Liber matrum - Verena
La lussuria è il suo stemma. Etera offertasi, di sua propria sponte, ai carnefici giunti da ogni dove. Cibo per le belve affamate. Serva per vocazione. Verena è la goduria dell’amplesso, l’estasi dell’orgasmo.
Donatasi all’universo intero per tramite della madre di tutte le madri: Notte. Verena è nello zampillo che scaturisce dal sesso di Notte e scorre nella fantastica complessità dei suoi sogni, ovvero di tutto ciò che esiste.
Le forme giunoniche le fanno scintillare: cosce libidinose, le cui linee morbide sono scolpite su di una pelle marmorea, lucente come ossidiana; fianchi vellutati che si slanciano nelle gambe, maestose sinuosità concupiscenti sorte da natiche perfette, voluttuose; le incurvature fioriscono ai seni, abbondanti, accoglienti, statuari; i suddetti pomi fanno da base al viso pieno, dove la brama di corpi spadroneggia: lo sguardo ammiccante, le labbra gonfie e umide, le guance sporgenti coperte di stelle, la fronte spaziosa nata da un naso sottile ed elegante. Un singolo neo che sembra racchiudere tutti i segreti dell’oscurità.
Verena è l’attrazione carnale nella sua forma più elevata e pura.

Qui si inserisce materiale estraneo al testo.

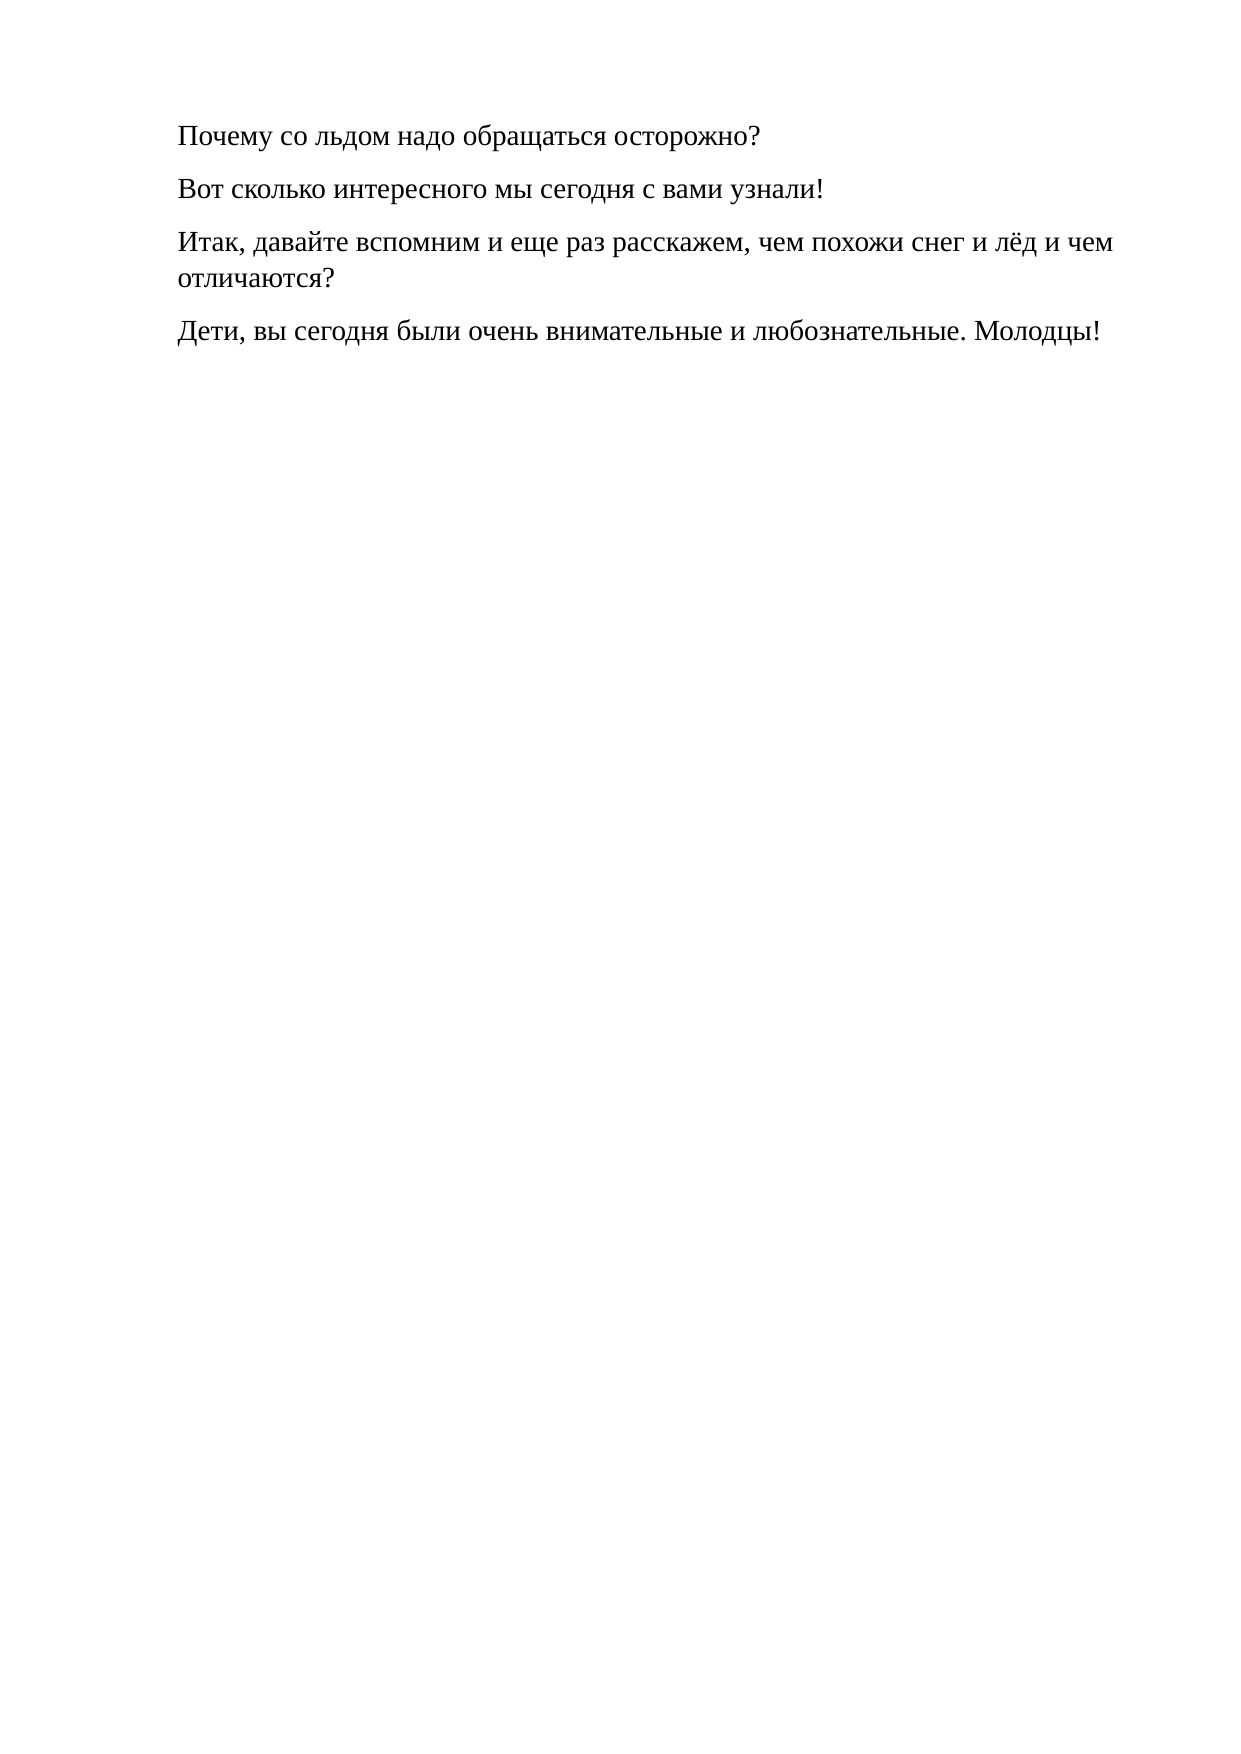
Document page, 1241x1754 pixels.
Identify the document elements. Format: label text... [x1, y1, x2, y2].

text Почему со льдом надо обращаться осторожно? [177, 118, 1152, 152]
text Дети, вы сегодня были очень внимательные и любознательные. Молодцы! [177, 313, 1152, 346]
text Итак, давайте вспомним и еще раз расскажем, чем похожи снег и лёд и чем отличаются? [177, 224, 1152, 293]
text Вот сколько интересного мы сегодня с вами узнали! [177, 171, 1152, 204]
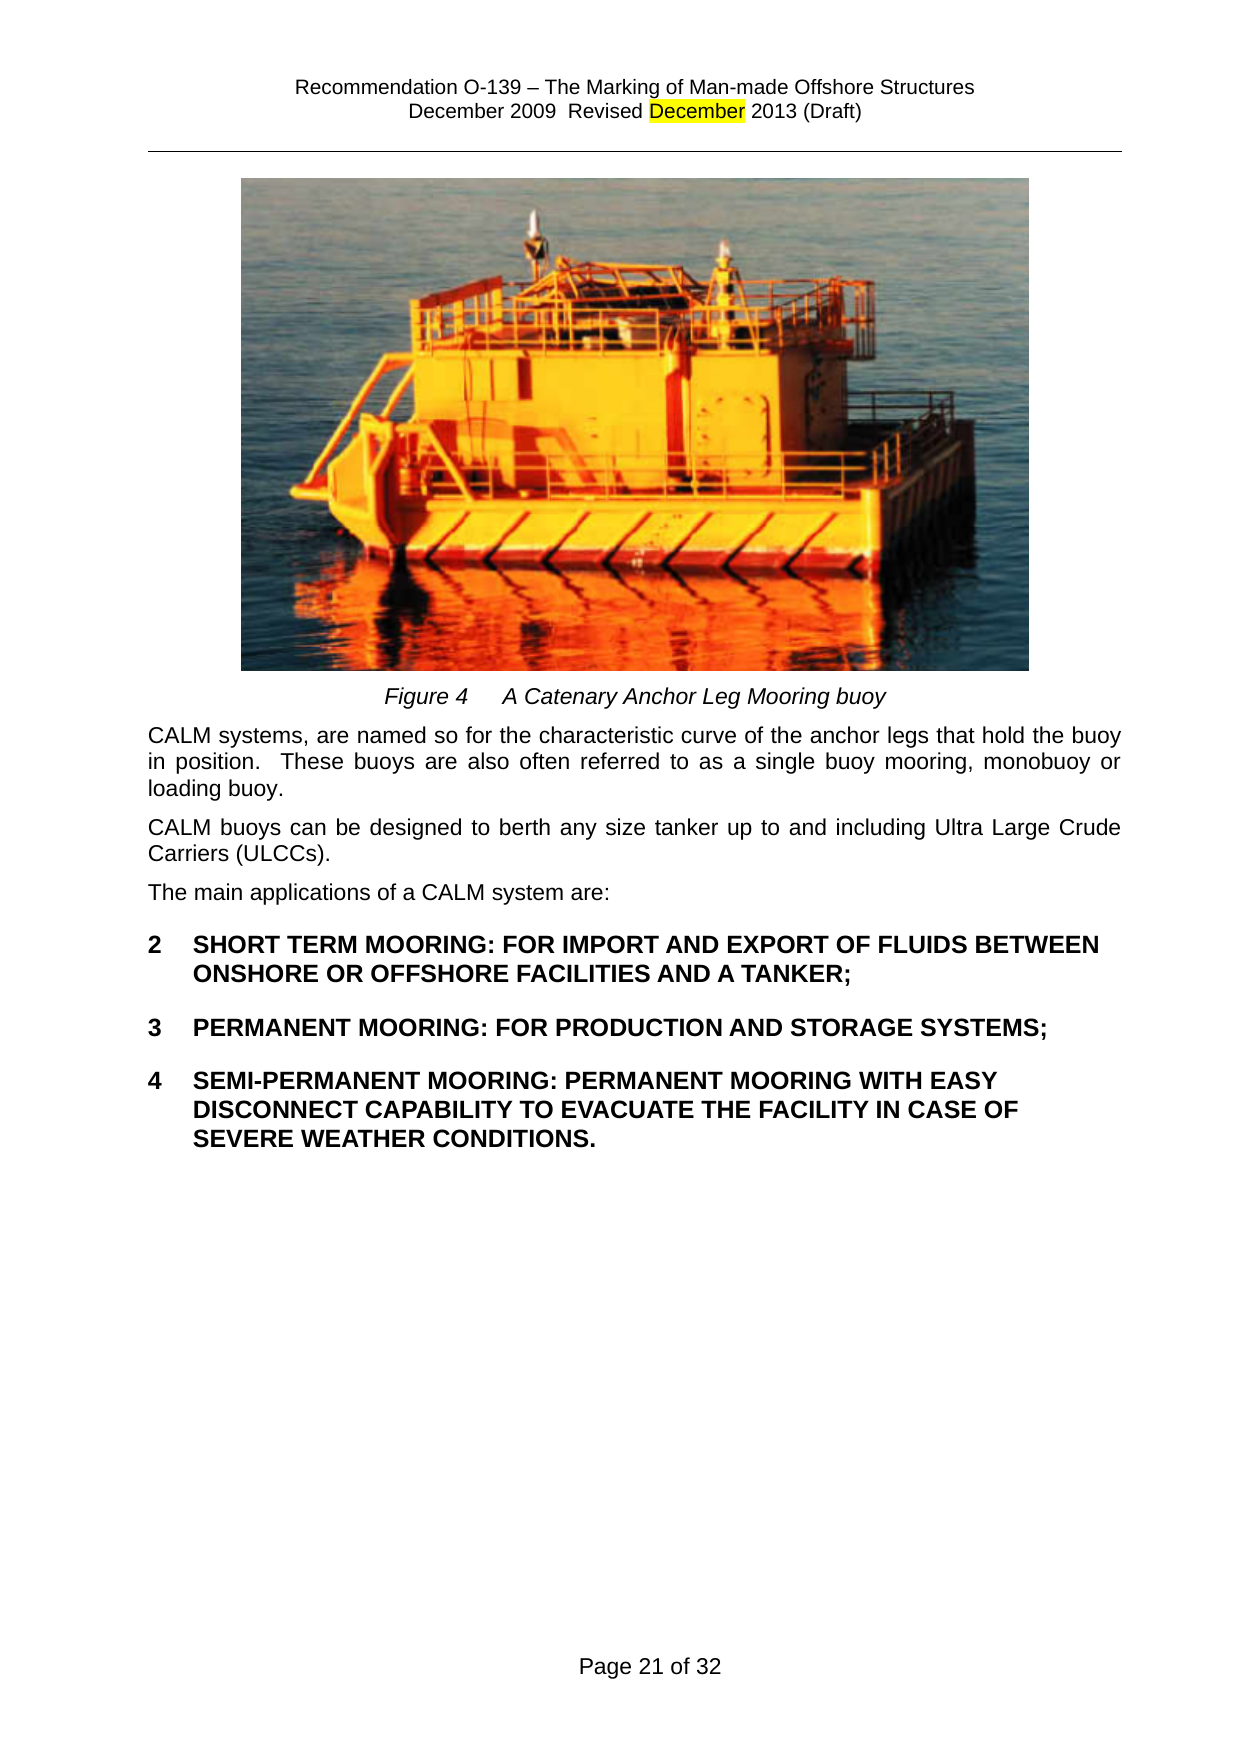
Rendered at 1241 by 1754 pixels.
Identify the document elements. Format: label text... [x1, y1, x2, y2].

text The main applications of a CALM system are: [148, 879, 1122, 905]
text CALM systems, are named so for the characteristic curve of the anchor legs that hold the buoy in position. These buoys are also often referred to as a single buoy mooring, monobuoy or loading buoy. [148, 722, 1122, 801]
subtitle Short term mooring: for import and export of fluids between onshore or offshore facilities and a tanker; [148, 930, 1122, 987]
subtitle Semi-permanent Mooring: permanent mooring with easy disconnect capability to evacuate the facility in case of severe weather conditions. [148, 1066, 1122, 1152]
text CALM buoys can be designed to berth any size tanker up to and including Ultra Large Crude Carriers (ULCCs). [148, 813, 1122, 866]
subtitle Permanent Mooring: for production and storage systems; [148, 1012, 1122, 1041]
text A Catenary Anchor Leg Mooring buoy [148, 683, 1122, 709]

La sua sola presenza provoca l’avvicinarsi degl’esseri, l’avvicendarsi dei desideri, l’avvalorarsi, parola per parola, dell’intero almanacco erotico di tutto quanto sia fantasticabile.
E non solo. Verena rappresenta il momento della resa nell’atto del fondersi di due anime, di due enti. Il movimento interiore – che può precedere una più evidente azione concreta – di arrendersi e affidarsi e perdersi totalmente nell’unione. Porsi al servizio di un amore più grande. Rinunciare a sé. Sacrificarsi.
Santa tra i santi. Verena è il sacrificio, il sacrificio che annuncia la morte.